SOURCE PASSAGE:
···

Due to the log-concavity of the non-central Chi-square [29], i.e. \((\ln (f_{X| \hat{g}}(x|\hat{g})))'' < 0\), (54) decreases with increasing x and hence, we obtain

$$\begin{aligned} f_{X|\hat{g}}(0|\hat{g}) -\frac{f'_{X|\hat{g}}(x|\hat{g})}{f_{X| \hat{g}}(x|\hat{g})}\ge & f_{X|\hat{g}}(0|\hat{g}) -\frac{f'_{X|\hat{g}}(x|\hat{g})}{f_{X| \hat{g}}(x|\hat{g})}\bigg |_{x=0} \\&= \frac{1}{\kappa \sigma _g^2} e^{-\frac{|\hat{g}|^2}{\kappa \sigma _g^2}}-\frac{1}{\kappa \sigma _g^2} \left( 1 - \frac{|\hat{g}|^2}{\kappa \sigma _g^2}\right) , \end{aligned}$$

(55)

···

THE DATA:
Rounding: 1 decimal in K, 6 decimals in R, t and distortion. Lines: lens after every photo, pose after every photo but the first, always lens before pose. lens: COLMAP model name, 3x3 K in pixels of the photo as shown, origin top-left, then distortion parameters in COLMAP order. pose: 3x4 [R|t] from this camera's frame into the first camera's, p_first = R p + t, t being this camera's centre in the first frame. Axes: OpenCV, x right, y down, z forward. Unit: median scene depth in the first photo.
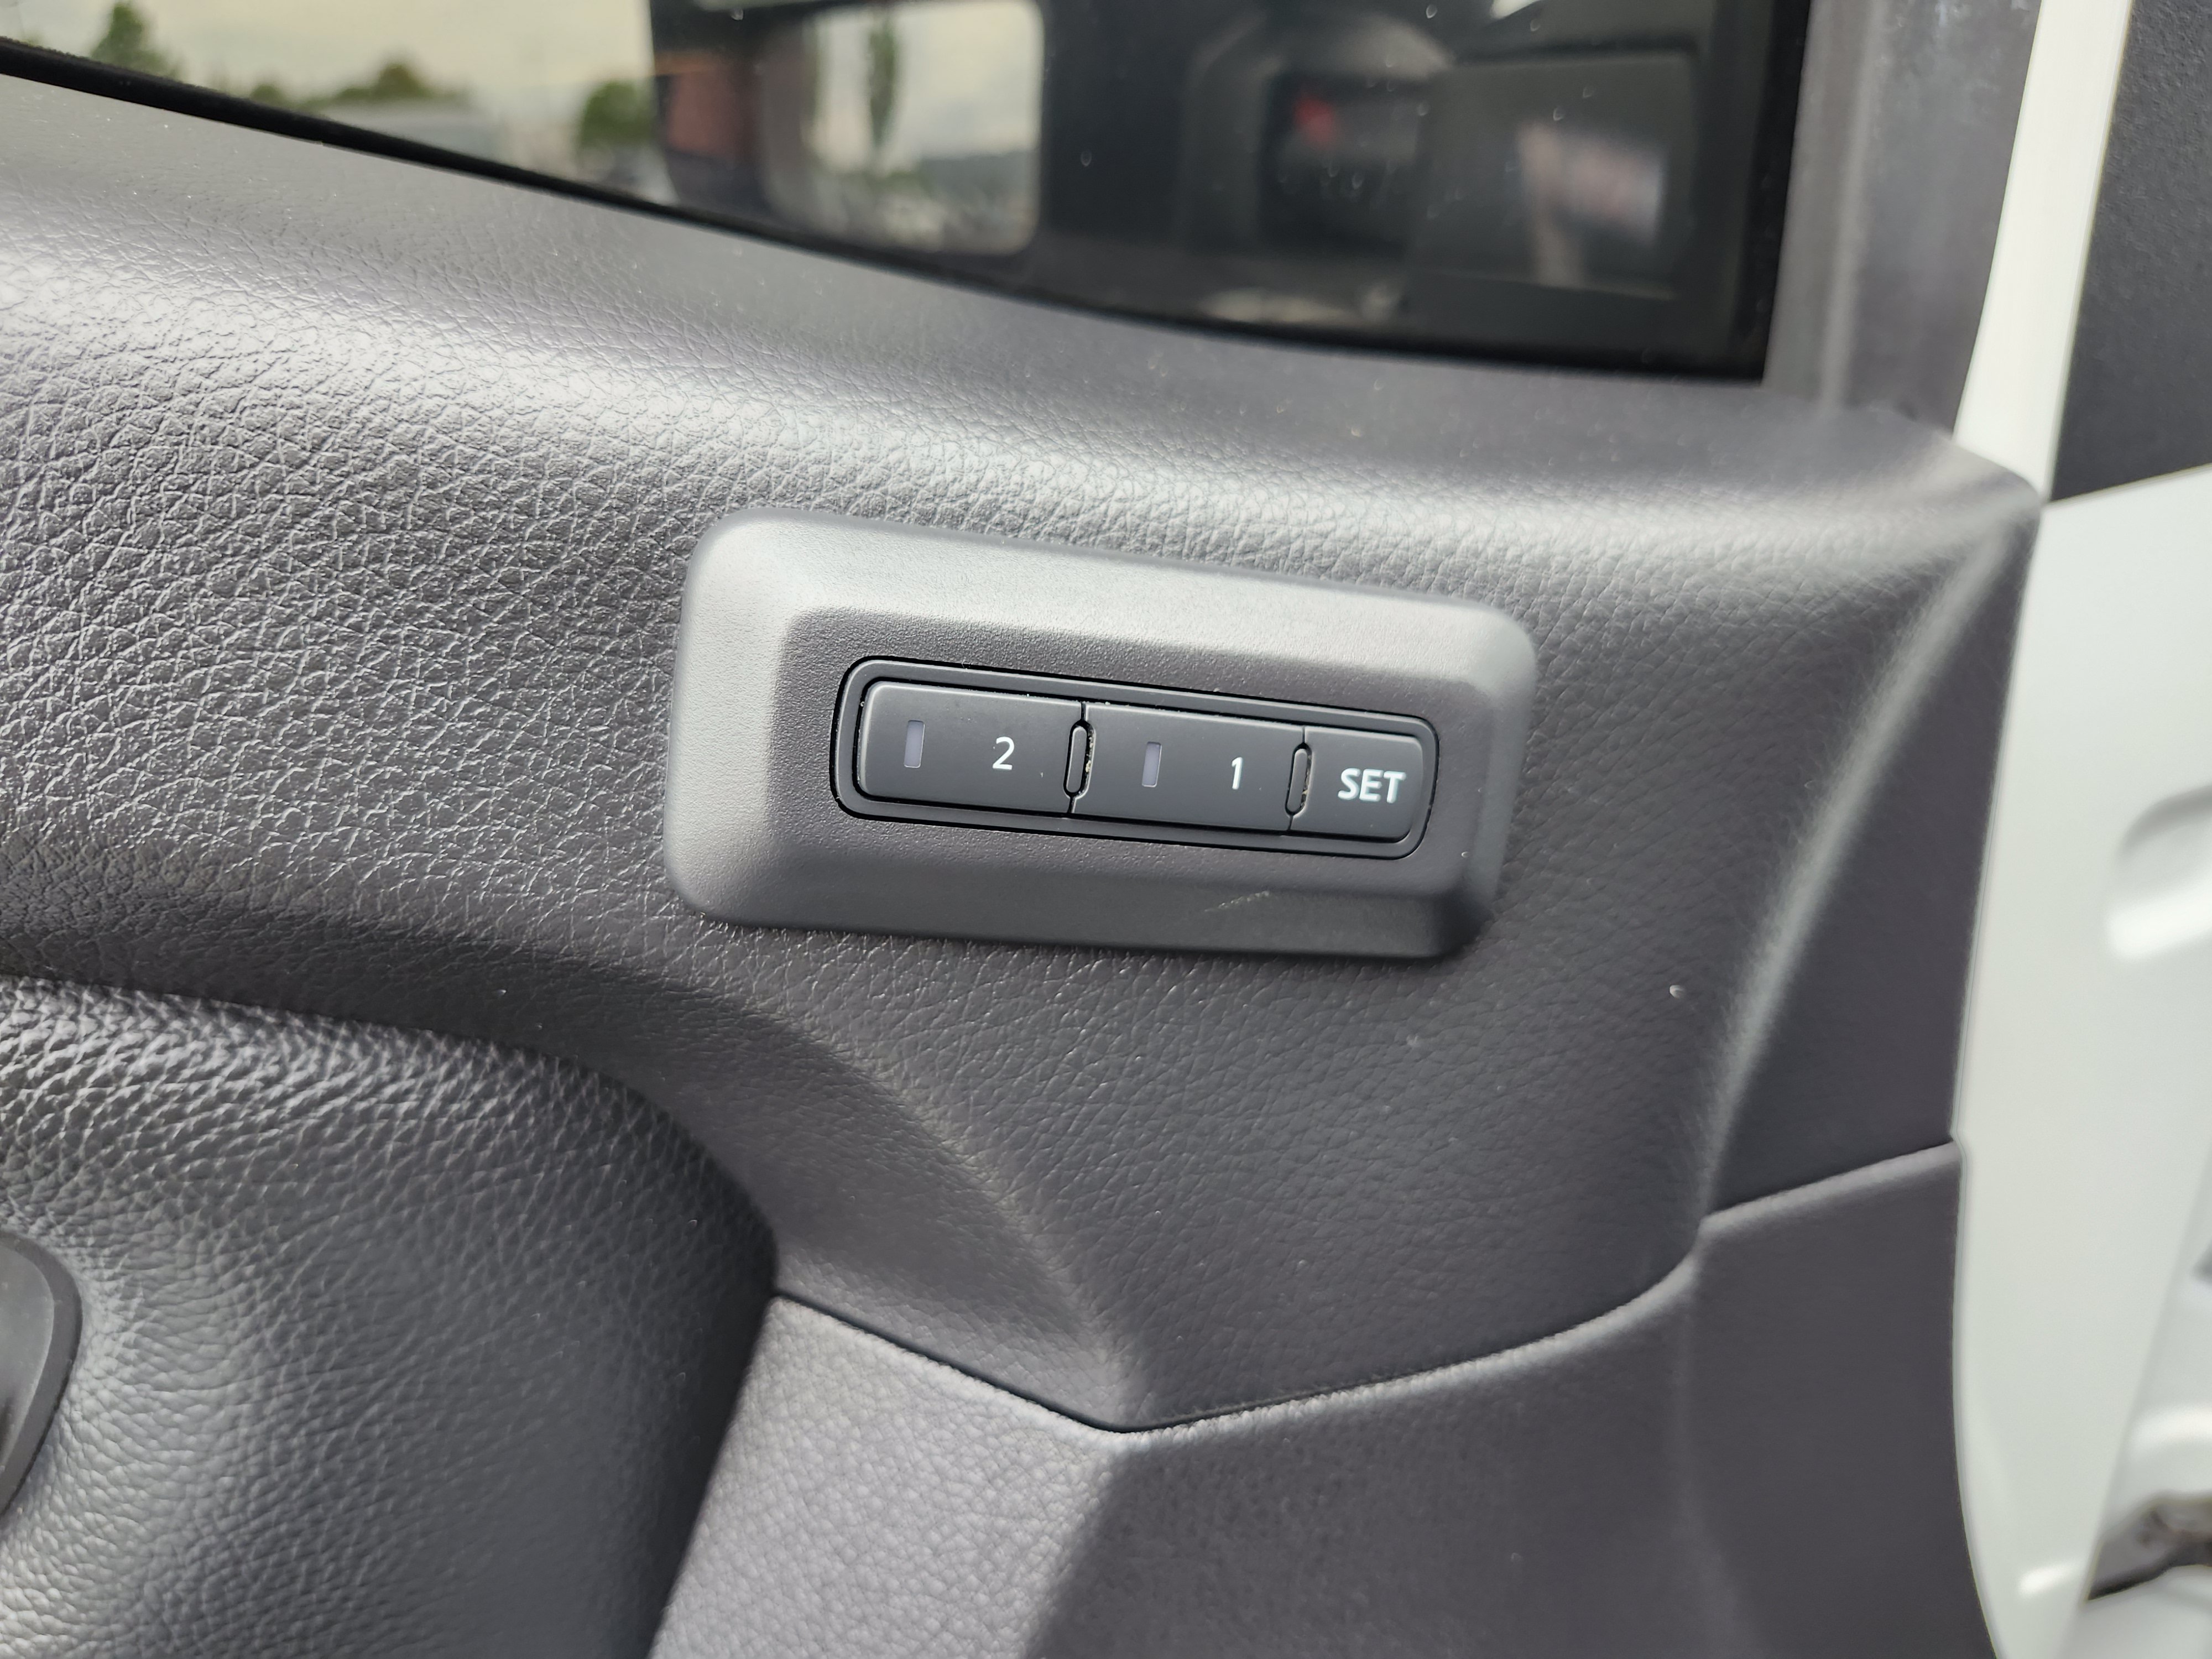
lens RADIAL K [[1531.7, 0, 1107.4], [0, 1531.7, 802.7], [0, 0, 1]] dist [-0.000280, -0.089869]
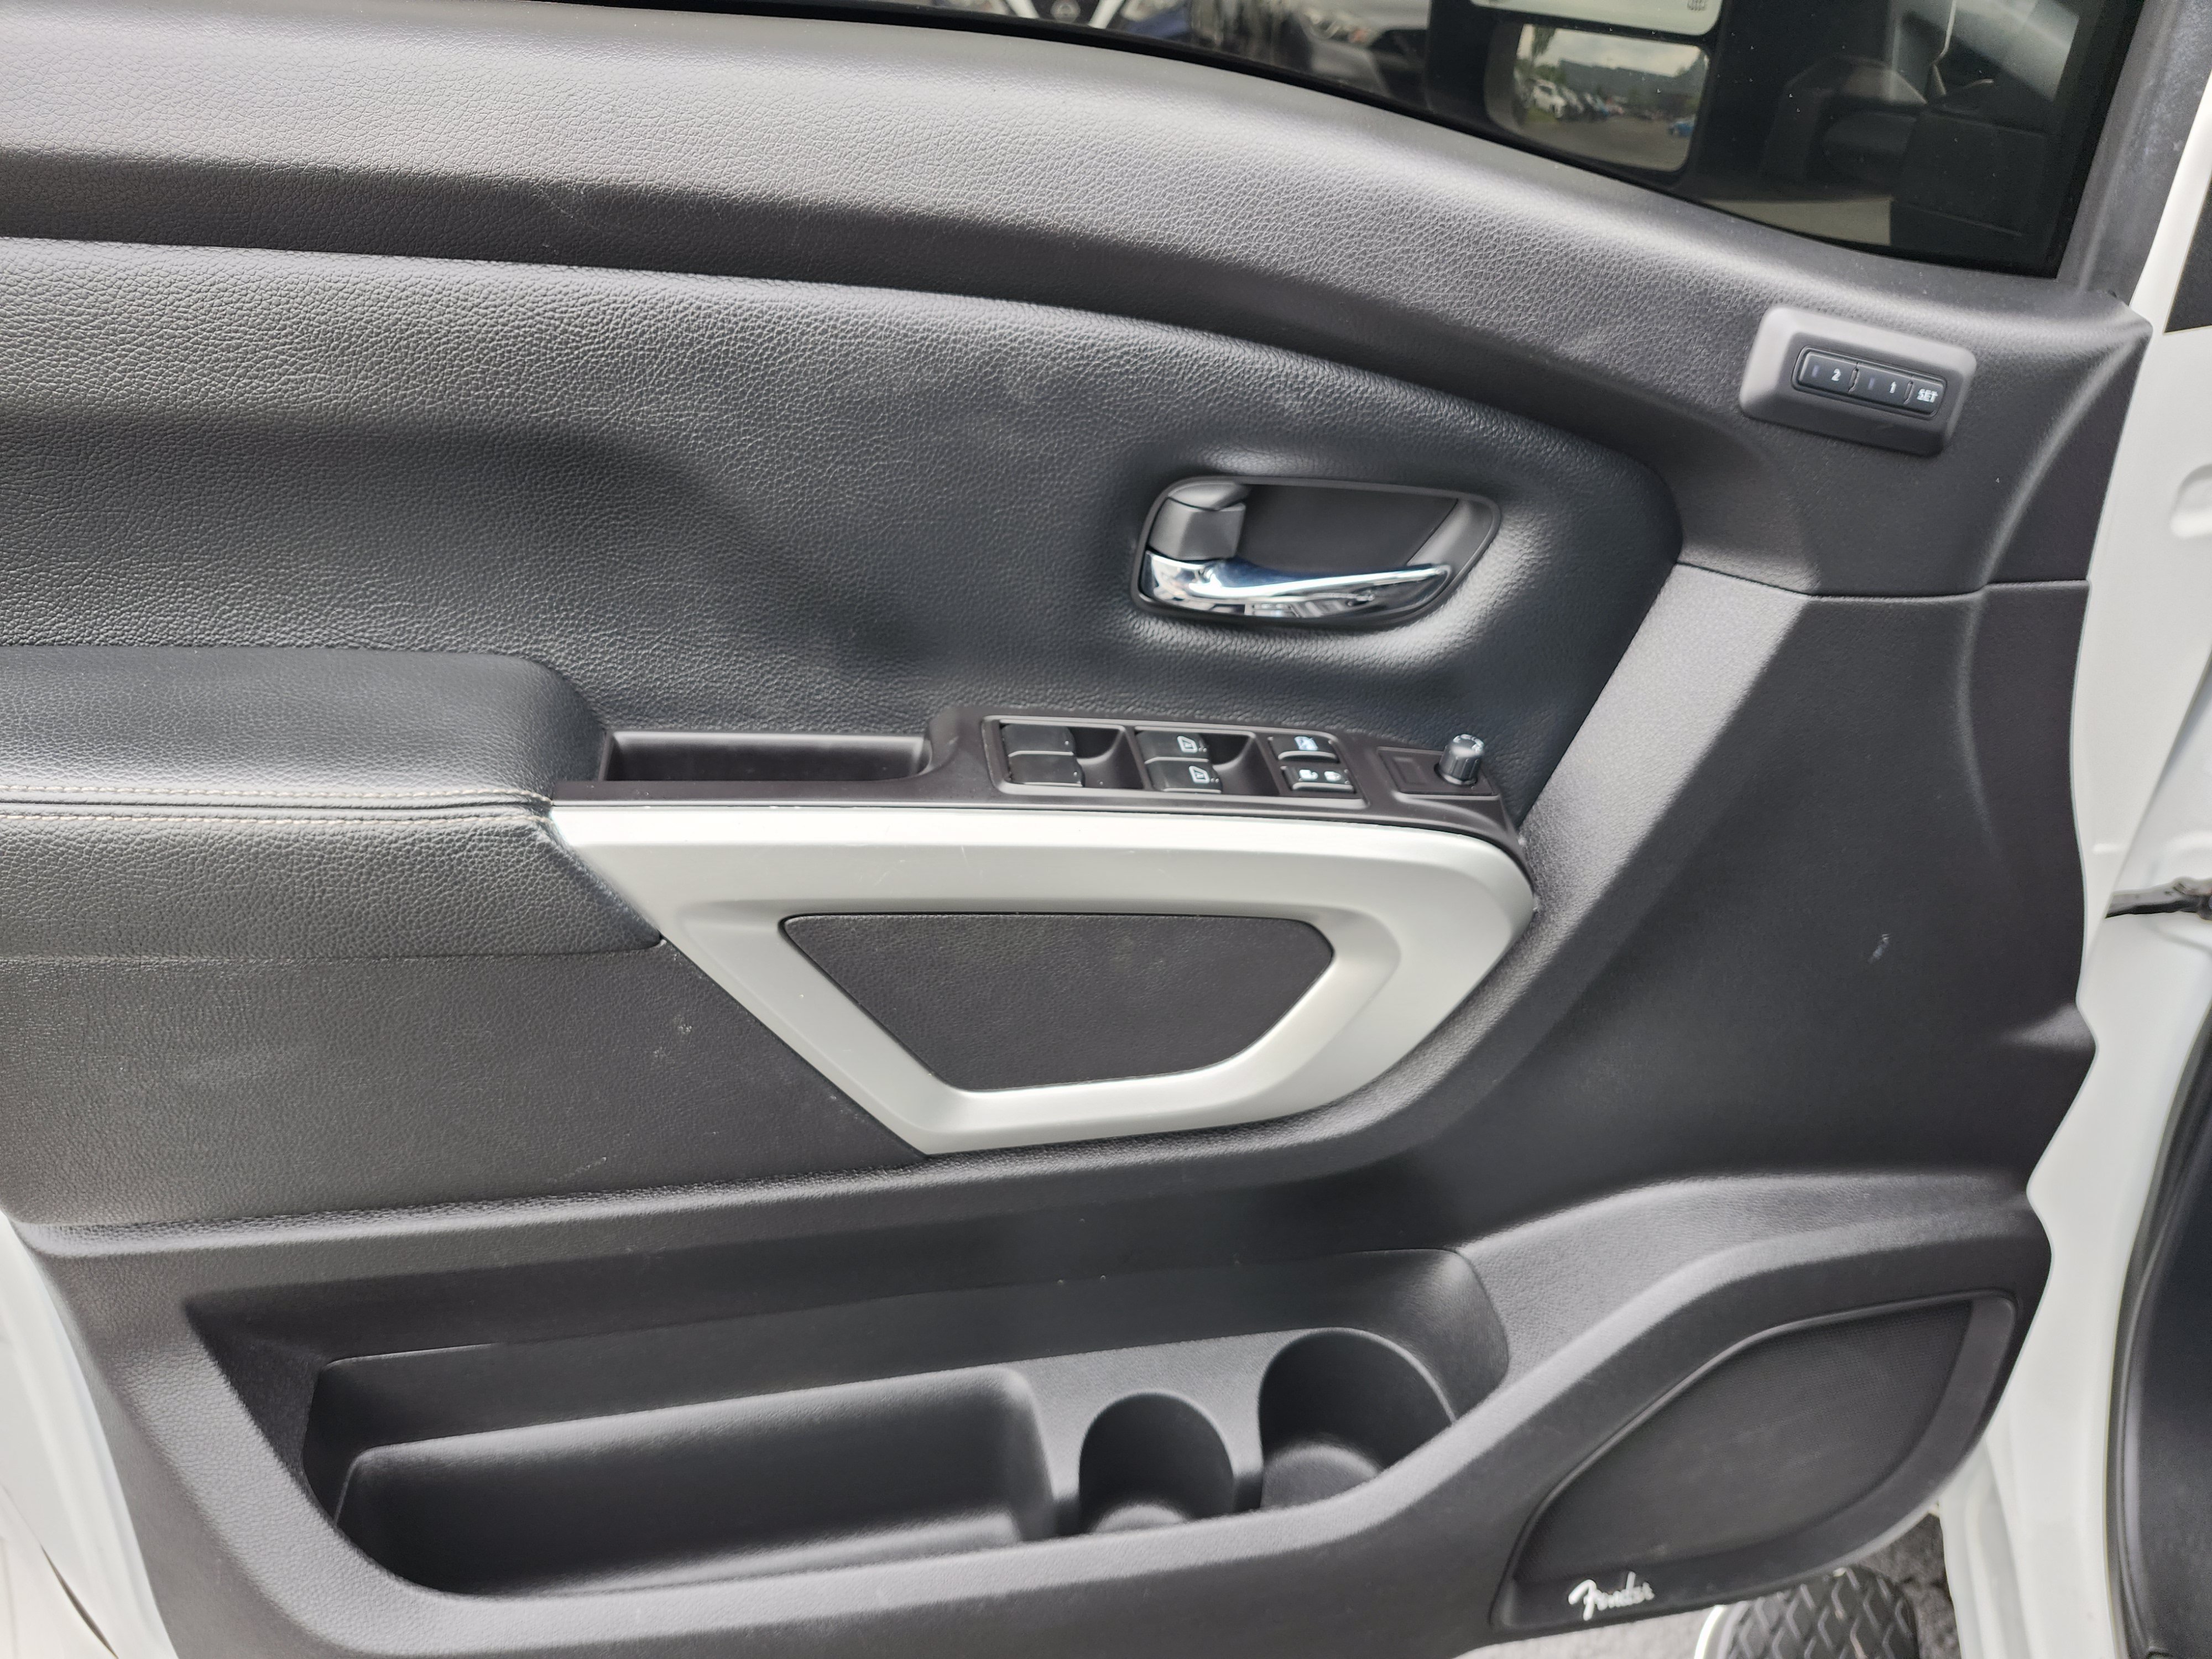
lens RADIAL K [[1548.9, 0, 1082.2], [0, 1548.9, 840.0], [0, 0, 1]] dist [0.075167, -0.106044]
pose [[0.992050, 0.098552, -0.078263, -1.082027], [-0.086351, 0.985456, 0.146353, 0.500329], [0.091548, -0.138432, 0.986132, -2.271265]]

···

In the source passage, which property of the non-central Chi-square makes (54) decrease as x increases?

EXERCISE ANSWER: Its log-concavity, meaning the second derivative of the log of its density is negative.